Think of AI and machine learning like boats and data like water. If you don’t have any water, you don’t need a boat. If you only have a little bit of water, you can probably just swim. Finally, if the water is polluted, you probably want to avoid it no matter what kind of boat you have. The point is that AI and machine learning are not assets on their own. Their value is based entirely on the data that they’re built (or floating) on.
This insight is crucial, yet it’s often overlooked or discounted because cleaning up data is difficult. Regardless of whether that’s true, good data is essential for AI and machine learning to work. Without the cleanest and most complete set of data possible, data-driven insights are never reliable. Follow these steps to ensure yours continues to be an asset:
- Specify Your Objectives – Define in the clearest terms possible why you want to use AI/machine learning and what you hope to achieve. Once your priorities are clear, it’s much easier to define the data and data quality your agenda requires.

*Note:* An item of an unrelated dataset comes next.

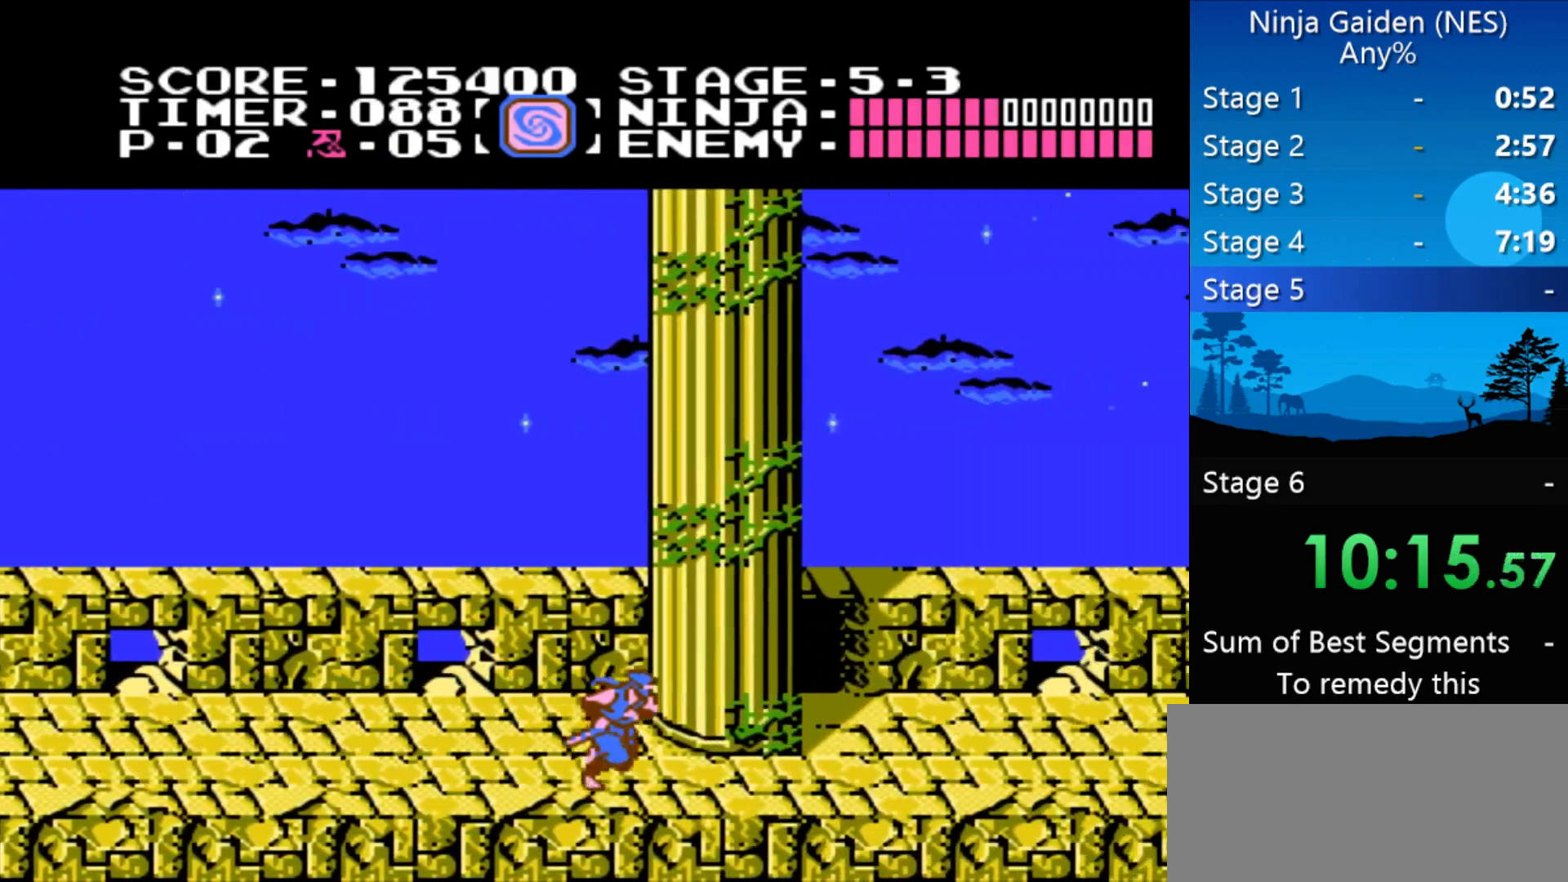
{"buttons": ["DPAD_RIGHT"], "events": []}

- Plan for Data Improvements – Cleaning up your data is going to take time and labor. There is no way around it. Acknowledge this fact, then build the data improvement process into your plans and timeline. It may set your agenda back by weeks or months, but it ensures your effort is not wasted.
- Record Your Efforts – Analytics is a systematic effort, and data management must follow suit. In order to avoid gaps/crack or duplication/redundancy in your efforts, keep a careful audit trail of your actions. The goal is to ensure that all data in all locations receive all the attention it requires.
- Assign a Manager – It’s easy for data management to fall down the to-do list. Task someone with monitoring and managing the effort so that it stays on track. Ask this person to create timelines/benchmarks, then report regularly about progress or setbacks.
- Get Independent Assurance – Institutional bias can creep into the data management process without warning. As a result, data that might seem “high-quality” could be exactly the opposite. The final step in any improvement initiative is to have the data independently assessed. It’s easy (and tempting) to skip this step, but it’s risky as well.
Data management is an ongoing effort. The good news is that an early investment pays long-term dividends. The sooner that companies get their data in order, the sooner they can roll out AI and machine learning. More importantly, since they took the time to improve their data upfront, new technologies pay off in less time. In this case, responsibility and restraint are the sound strategies.